**Your instructions:**
Reproduce every text line of the records below verbatim, in their original order. Omit the pictures from your output.

**Supplied entries:**
►

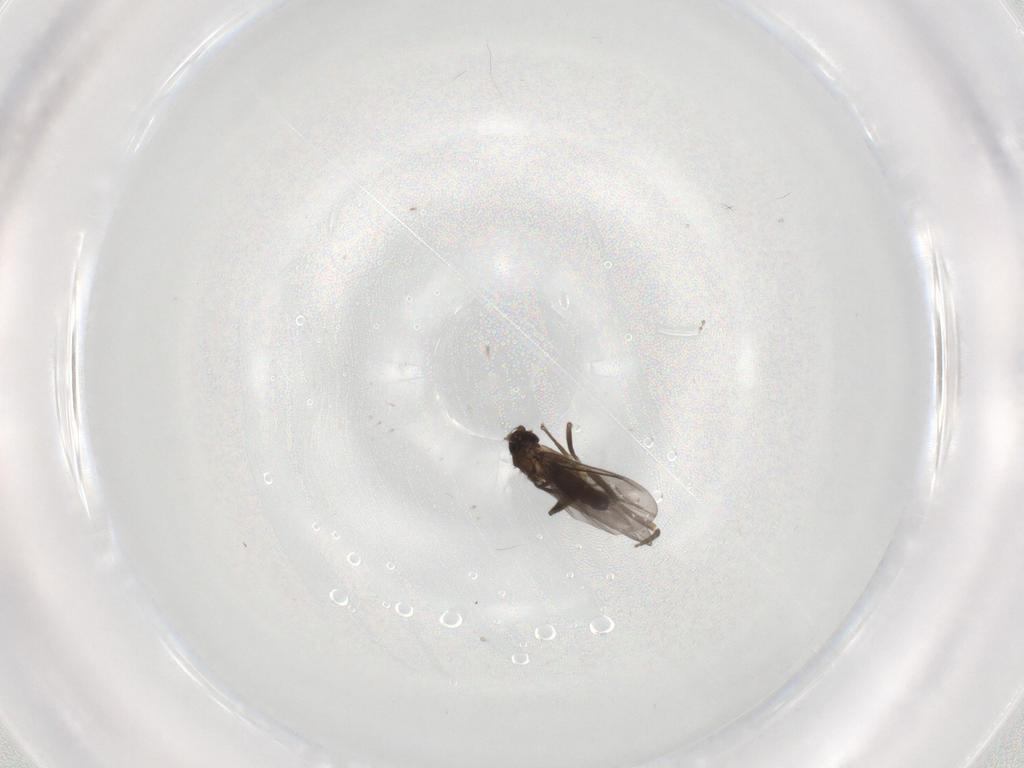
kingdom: Animalia
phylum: Arthropoda
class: Insecta
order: Diptera
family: Phoridae
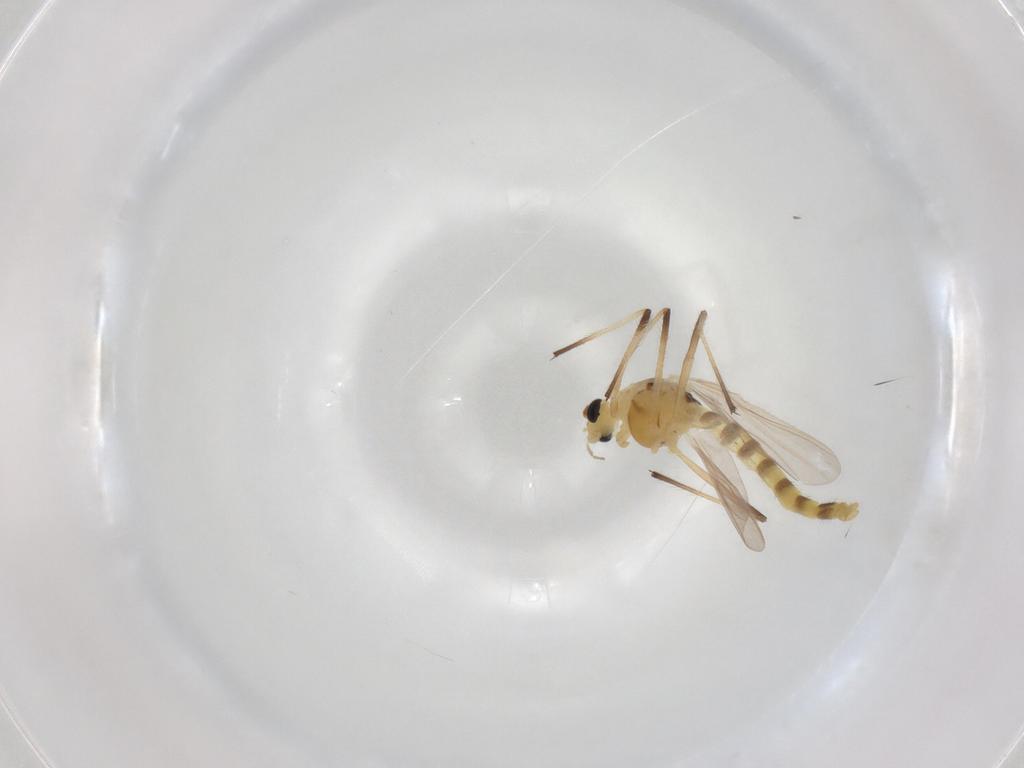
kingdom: Animalia
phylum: Arthropoda
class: Insecta
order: Diptera
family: Chironomidae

◄

**Response to this task:**
kingdom: Animalia
phylum: Arthropoda
class: Insecta
order: Diptera
family: Phoridae
kingdom: Animalia
phylum: Arthropoda
class: Insecta
order: Diptera
family: Chironomidae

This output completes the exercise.